Steps over to the next statement, treating function calls as a single step. Use this to move through code without entering function bodies.
AI agents invoke step_over to trigger actions in JS Reverse MCP. What it does depends on the arguments the agent supplies, and its effects often reach beyond the immediate call — builds kicked off, notifications sent, workflows started.
This tool controls browser debugger execution flow by stepping through code. It triggers external operations in the browser's JavaScript runtime environment, making it an Execute-category tool. Misuse could cause unintended code execution paths or bypass security checks during debugging sessions.
From the tool's definition Steps over to the next statement, treating function calls as a single step. Use this to move through code without entering function bodies.

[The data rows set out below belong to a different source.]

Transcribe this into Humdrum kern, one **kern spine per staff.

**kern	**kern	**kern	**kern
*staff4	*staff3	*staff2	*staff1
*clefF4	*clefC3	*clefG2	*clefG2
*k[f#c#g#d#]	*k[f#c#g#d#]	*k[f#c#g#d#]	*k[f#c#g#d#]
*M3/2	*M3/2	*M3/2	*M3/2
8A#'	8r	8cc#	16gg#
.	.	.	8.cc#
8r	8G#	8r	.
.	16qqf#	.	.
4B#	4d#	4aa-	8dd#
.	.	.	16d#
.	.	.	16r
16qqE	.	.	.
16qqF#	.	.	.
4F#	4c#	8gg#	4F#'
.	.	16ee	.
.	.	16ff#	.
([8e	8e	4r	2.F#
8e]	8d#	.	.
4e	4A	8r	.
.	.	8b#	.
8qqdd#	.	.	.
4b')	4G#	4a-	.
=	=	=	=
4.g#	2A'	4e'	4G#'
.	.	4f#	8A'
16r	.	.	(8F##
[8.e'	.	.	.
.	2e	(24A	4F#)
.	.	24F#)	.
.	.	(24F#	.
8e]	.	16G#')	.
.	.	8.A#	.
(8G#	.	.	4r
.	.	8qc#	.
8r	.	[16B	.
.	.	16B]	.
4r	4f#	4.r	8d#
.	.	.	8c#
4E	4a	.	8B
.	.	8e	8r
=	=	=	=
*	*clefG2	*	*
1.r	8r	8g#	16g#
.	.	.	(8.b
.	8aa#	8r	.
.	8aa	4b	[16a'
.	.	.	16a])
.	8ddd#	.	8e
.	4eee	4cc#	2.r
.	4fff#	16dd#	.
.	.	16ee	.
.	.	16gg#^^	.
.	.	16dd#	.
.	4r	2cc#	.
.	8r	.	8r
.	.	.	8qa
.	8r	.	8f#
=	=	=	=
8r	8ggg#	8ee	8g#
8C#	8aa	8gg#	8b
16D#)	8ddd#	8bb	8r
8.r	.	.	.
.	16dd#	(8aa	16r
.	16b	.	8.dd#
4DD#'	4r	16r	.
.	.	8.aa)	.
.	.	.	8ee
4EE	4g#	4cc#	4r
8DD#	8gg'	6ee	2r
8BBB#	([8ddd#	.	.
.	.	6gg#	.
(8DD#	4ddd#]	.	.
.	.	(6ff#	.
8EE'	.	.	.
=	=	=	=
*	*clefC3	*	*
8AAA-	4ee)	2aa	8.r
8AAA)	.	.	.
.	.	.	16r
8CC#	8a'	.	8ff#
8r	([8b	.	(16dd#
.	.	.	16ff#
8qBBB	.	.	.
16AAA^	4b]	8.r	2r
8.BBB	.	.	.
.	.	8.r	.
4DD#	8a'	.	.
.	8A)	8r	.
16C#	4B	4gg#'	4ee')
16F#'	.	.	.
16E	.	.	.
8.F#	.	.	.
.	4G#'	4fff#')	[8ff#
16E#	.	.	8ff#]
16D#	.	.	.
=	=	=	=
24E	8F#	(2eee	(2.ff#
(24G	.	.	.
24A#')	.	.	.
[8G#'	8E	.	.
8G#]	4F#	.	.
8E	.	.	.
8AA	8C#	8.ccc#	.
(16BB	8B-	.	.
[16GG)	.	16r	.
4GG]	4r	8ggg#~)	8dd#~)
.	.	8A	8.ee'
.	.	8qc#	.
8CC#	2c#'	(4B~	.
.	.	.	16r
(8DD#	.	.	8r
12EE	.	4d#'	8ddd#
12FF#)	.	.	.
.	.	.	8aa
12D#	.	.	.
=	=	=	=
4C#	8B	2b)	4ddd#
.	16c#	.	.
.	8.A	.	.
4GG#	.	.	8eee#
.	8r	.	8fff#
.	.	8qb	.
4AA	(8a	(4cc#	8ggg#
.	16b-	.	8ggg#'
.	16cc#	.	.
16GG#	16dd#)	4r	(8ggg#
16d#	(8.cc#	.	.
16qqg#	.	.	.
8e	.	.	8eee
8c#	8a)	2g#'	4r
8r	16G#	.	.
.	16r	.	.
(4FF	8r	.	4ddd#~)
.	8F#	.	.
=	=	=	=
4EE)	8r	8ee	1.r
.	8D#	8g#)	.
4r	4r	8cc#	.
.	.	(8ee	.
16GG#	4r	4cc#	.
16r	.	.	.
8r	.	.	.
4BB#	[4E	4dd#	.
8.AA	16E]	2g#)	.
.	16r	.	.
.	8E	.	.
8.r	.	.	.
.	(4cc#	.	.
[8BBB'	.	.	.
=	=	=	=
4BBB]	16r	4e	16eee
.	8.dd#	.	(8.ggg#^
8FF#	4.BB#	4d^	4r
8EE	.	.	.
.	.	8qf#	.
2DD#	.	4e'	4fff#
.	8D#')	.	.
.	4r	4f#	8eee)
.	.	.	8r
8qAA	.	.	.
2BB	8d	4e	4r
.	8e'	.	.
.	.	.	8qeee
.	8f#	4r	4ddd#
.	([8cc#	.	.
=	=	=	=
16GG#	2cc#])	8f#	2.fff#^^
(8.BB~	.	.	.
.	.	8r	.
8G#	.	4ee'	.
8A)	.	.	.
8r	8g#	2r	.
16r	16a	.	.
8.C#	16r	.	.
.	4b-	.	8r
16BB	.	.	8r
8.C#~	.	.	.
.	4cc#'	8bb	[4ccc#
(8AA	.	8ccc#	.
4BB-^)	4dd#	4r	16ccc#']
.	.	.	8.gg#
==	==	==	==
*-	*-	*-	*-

Attacks that exploit this kind of access
Steps over to the next statement, treating function calls as a single step. Use this to move through code without entering function bodies. It is categorised as a Execute tool in the JS Reverse MCP MCP Server, which means it can trigger actions or run processes. Use rate limits and argument validation.
Register the JS Reverse MCP server in PolicyLayer and add a rule for step_over: allow, deny, rate-limit, or require approval. Point your MCP client at the PolicyLayer proxy URL and the rule is enforced on every call, before it reaches JS Reverse MCP. Nothing to install.
step_over is a Execute tool with high risk. Execute tools should be rate-limited and have argument validation enabled.
Yes. Add a rate_limit block to the step_over rule in your PolicyLayer policy. For example, setting max: 10 and window: 60 limits the tool to 10 calls per minute. Rate limits are tracked per agent session and reset automatically.
Set action: deny in the PolicyLayer policy for step_over. The AI agent will receive a policy violation error and cannot call the tool. You can also include a reason field to explain why the tool is blocked.
step_over is provided by the JS Reverse MCP server (noone-hub/jsreverser-mcp). PolicyLayer sits as a proxy in front of this server to enforce policies before tool calls reach the server.
Every MCP server has a record like this.
Type a name, get the same breakdown: verified identity, auth posture, risk grade, capabilities, recommended policy.